Recorded data:
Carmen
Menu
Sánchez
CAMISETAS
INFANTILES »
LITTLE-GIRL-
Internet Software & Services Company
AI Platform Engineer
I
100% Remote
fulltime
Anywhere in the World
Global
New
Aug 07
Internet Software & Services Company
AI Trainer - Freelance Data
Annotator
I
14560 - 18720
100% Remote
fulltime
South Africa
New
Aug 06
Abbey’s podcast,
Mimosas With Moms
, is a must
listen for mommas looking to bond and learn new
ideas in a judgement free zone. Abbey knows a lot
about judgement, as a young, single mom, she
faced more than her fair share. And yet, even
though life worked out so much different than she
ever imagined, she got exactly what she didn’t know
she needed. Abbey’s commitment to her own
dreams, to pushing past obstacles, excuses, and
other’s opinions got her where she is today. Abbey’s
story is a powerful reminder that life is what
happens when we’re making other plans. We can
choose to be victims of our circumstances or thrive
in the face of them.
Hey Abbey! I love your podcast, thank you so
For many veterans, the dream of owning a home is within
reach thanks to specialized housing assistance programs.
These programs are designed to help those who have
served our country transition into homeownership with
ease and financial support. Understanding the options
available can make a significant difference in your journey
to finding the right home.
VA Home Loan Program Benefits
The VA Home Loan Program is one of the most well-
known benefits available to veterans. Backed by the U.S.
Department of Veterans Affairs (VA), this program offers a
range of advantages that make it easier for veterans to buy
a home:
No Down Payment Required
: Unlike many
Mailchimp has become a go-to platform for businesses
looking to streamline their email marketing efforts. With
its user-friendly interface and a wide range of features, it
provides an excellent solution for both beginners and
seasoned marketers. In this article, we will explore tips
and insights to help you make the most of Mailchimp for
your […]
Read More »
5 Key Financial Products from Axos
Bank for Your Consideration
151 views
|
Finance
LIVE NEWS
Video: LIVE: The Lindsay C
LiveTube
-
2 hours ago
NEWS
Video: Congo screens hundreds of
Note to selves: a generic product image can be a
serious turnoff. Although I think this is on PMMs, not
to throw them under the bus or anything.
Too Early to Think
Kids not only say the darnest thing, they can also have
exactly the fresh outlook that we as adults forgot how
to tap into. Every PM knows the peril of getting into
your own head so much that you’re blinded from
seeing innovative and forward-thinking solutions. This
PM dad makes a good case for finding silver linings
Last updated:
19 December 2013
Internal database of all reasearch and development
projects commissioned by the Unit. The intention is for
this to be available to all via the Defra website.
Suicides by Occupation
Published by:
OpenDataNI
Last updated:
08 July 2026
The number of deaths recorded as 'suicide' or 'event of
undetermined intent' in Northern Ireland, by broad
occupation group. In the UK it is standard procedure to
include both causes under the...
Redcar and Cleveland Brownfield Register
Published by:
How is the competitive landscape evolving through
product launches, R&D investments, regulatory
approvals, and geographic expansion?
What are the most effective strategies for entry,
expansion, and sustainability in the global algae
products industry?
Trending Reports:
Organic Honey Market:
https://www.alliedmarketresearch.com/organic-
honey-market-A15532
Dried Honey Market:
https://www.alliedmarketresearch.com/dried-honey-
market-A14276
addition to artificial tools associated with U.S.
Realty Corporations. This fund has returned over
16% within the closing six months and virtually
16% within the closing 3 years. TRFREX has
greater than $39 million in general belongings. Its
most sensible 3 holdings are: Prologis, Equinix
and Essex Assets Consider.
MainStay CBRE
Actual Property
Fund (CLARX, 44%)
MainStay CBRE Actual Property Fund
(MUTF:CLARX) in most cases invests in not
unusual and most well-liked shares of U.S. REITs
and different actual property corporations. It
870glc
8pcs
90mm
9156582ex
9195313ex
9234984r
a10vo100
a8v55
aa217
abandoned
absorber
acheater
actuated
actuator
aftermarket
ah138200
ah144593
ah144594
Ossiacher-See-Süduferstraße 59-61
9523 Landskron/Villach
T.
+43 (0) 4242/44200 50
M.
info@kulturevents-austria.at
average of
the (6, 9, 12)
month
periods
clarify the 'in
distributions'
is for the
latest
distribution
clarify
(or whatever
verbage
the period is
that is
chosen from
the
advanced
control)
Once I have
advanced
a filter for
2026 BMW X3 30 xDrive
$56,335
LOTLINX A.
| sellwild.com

TO-DO ITEM >>
Copy the lines above, please. Keep them exact.

OUTPUT FOR THIS EXERCISE >>
Carmen
Menu
Sánchez
CAMISETAS
INFANTILES »
LITTLE-GIRL-
Internet Software & Services Company
AI Platform Engineer
I
100% Remote
fulltime
Anywhere in the World
Global
New
Aug 07
Internet Software & Services Company
AI Trainer - Freelance Data
Annotator
I
14560 - 18720
100% Remote
fulltime
South Africa
New
Aug 06
Abbey’s podcast,
Mimosas With Moms
, is a must
listen for mommas looking to bond and learn new
ideas in a judgement free zone. Abbey knows a lot
about judgement, as a young, single mom, she
faced more than her fair share. And yet, even
though life worked out so much different than she
ever imagined, she got exactly what she didn’t know
she needed. Abbey’s commitment to her own
dreams, to pushing past obstacles, excuses, and
other’s opinions got her where she is today. Abbey’s
story is a powerful reminder that life is what
happens when we’re making other plans. We can
choose to be victims of our circumstances or thrive
in the face of them.
Hey Abbey! I love your podcast, thank you so
For many veterans, the dream of owning a home is within
reach thanks to specialized housing assistance programs.
These programs are designed to help those who have
served our country transition into homeownership with
ease and financial support. Understanding the options
available can make a significant difference in your journey
to finding the right home.
VA Home Loan Program Benefits
The VA Home Loan Program is one of the most well-
known benefits available to veterans. Backed by the U.S.
Department of Veterans Affairs (VA), this program offers a
range of advantages that make it easier for veterans to buy
a home:
No Down Payment Required
: Unlike many
Mailchimp has become a go-to platform for businesses
looking to streamline their email marketing efforts. With
its user-friendly interface and a wide range of features, it
provides an excellent solution for both beginners and
seasoned marketers. In this article, we will explore tips
and insights to help you make the most of Mailchimp for
your […]
Read More »
5 Key Financial Products from Axos
Bank for Your Consideration
151 views
|
Finance
LIVE NEWS
Video: LIVE: The Lindsay C
LiveTube
-
2 hours ago
NEWS
Video: Congo screens hundreds of
Note to selves: a generic product image can be a
serious turnoff. Although I think this is on PMMs, not
to throw them under the bus or anything.
Too Early to Think
Kids not only say the darnest thing, they can also have
exactly the fresh outlook that we as adults forgot how
to tap into. Every PM knows the peril of getting into
your own head so much that you’re blinded from
seeing innovative and forward-thinking solutions. This
PM dad makes a good case for finding silver linings
Last updated:
19 December 2013
Internal database of all reasearch and development
projects commissioned by the Unit. The intention is for
this to be available to all via the Defra website.
Suicides by Occupation
Published by:
OpenDataNI
Last updated:
08 July 2026
The number of deaths recorded as 'suicide' or 'event of
undetermined intent' in Northern Ireland, by broad
occupation group. In the UK it is standard procedure to
include both causes under the...
Redcar and Cleveland Brownfield Register
Published by:
How is the competitive landscape evolving through
product launches, R&D investments, regulatory
approvals, and geographic expansion?
What are the most effective strategies for entry,
expansion, and sustainability in the global algae
products industry?
Trending Reports:
Organic Honey Market:
https://www.alliedmarketresearch.com/organic-
honey-market-A15532
Dried Honey Market:
https://www.alliedmarketresearch.com/dried-honey-
market-A14276
addition to artificial tools associated with U.S.
Realty Corporations. This fund has returned over
16% within the closing six months and virtually
16% within the closing 3 years. TRFREX has
greater than $39 million in general belongings. Its
most sensible 3 holdings are: Prologis, Equinix
and Essex Assets Consider.
MainStay CBRE
Actual Property
Fund (CLARX, 44%)
MainStay CBRE Actual Property Fund
(MUTF:CLARX) in most cases invests in not
unusual and most well-liked shares of U.S. REITs
and different actual property corporations. It
870glc
8pcs
90mm
9156582ex
9195313ex
9234984r
a10vo100
a8v55
aa217
abandoned
absorber
acheater
actuated
actuator
aftermarket
ah138200
ah144593
ah144594
Ossiacher-See-Süduferstraße 59-61
9523 Landskron/Villach
T.
+43 (0) 4242/44200 50
M.
info@kulturevents-austria.at
average of
the (6, 9, 12)
month
periods
clarify the 'in
distributions'
is for the
latest
distribution
clarify
(or whatever
verbage
the period is
that is
chosen from
the
advanced
control)
Once I have
advanced
a filter for
2026 BMW X3 30 xDrive
$56,335
LOTLINX A.
| sellwild.com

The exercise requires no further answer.